>> begin SUPPLIED ENTRIES

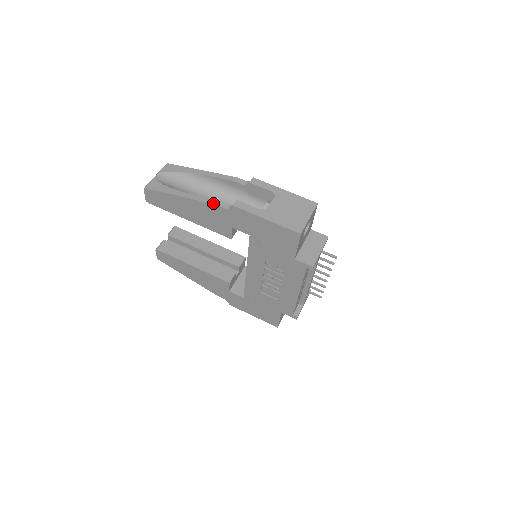
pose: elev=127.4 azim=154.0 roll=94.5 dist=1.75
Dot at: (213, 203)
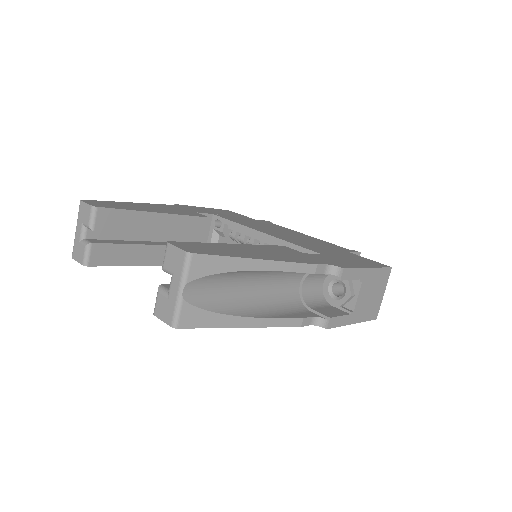
Dot at: (296, 326)
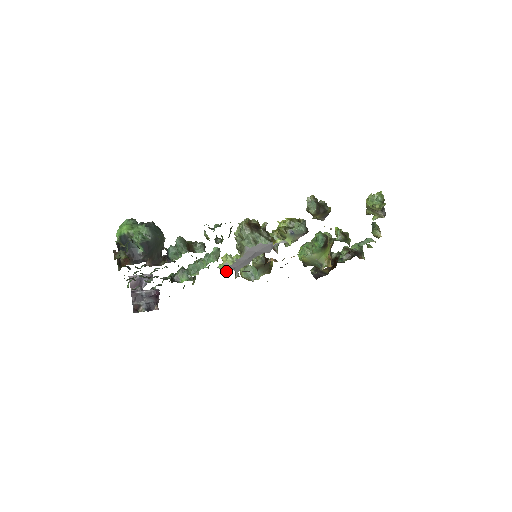
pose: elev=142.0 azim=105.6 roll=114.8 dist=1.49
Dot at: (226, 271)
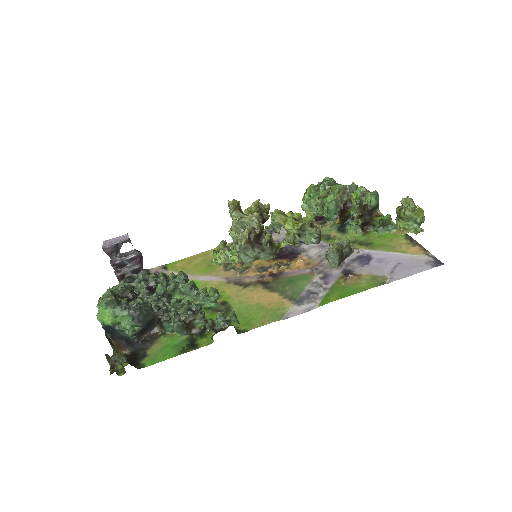
Dot at: occluded
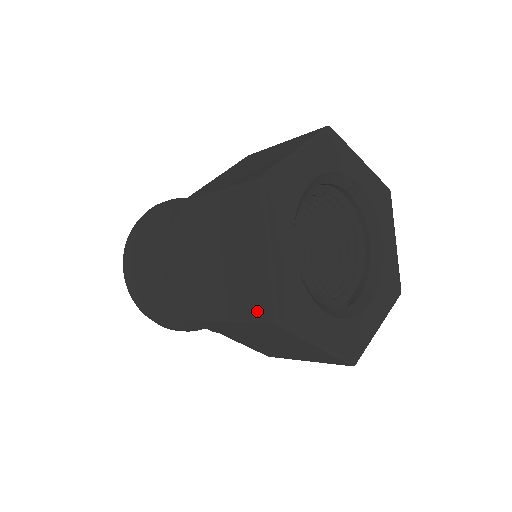
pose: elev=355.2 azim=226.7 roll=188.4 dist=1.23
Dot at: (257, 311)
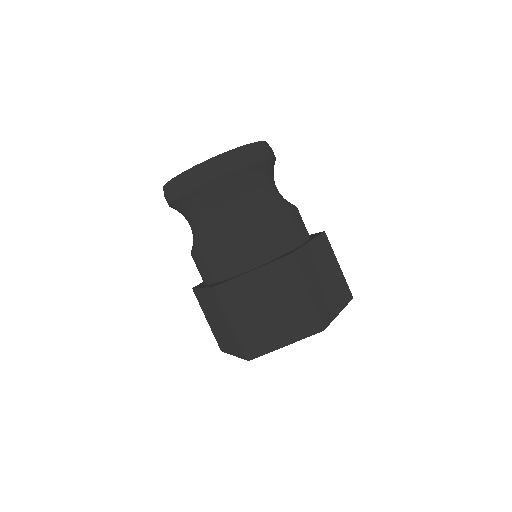
Dot at: (218, 342)
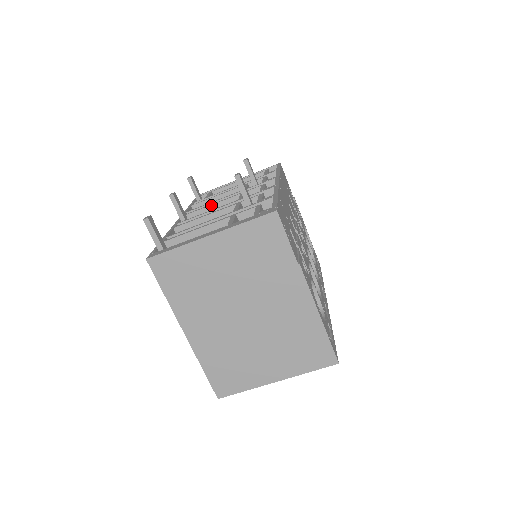
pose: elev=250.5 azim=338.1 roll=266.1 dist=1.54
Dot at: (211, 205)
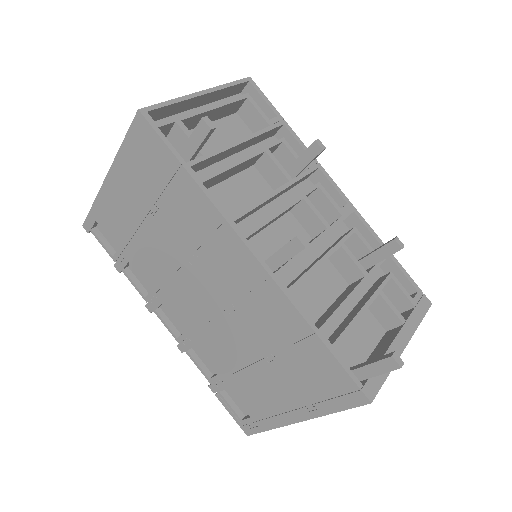
Dot at: occluded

>> end SUPPLIED ENTRIES

TASK PROMPT =>
Convert the records from the line containing "pose: elev=142.0 azim=105.6" through the end of the records into a JSON list of strings, with one string per line and no blank lines. Leave the pictures out of the list.

RESULT OF THIS TASK =>
[
  "pose: elev=142.0 azim=105.6 roll=114.8 dist=1.49",
  "Dot at: (226, 271)",
  "Dot at: occluded",
  "pose: elev=355.2 azim=226.7 roll=188.4 dist=1.23",
  "Dot at: (257, 311)",
  "Dot at: (218, 342)",
  "pose: elev=250.5 azim=338.1 roll=266.1 dist=1.54",
  "Dot at: (211, 205)",
  "Dot at: occluded"
]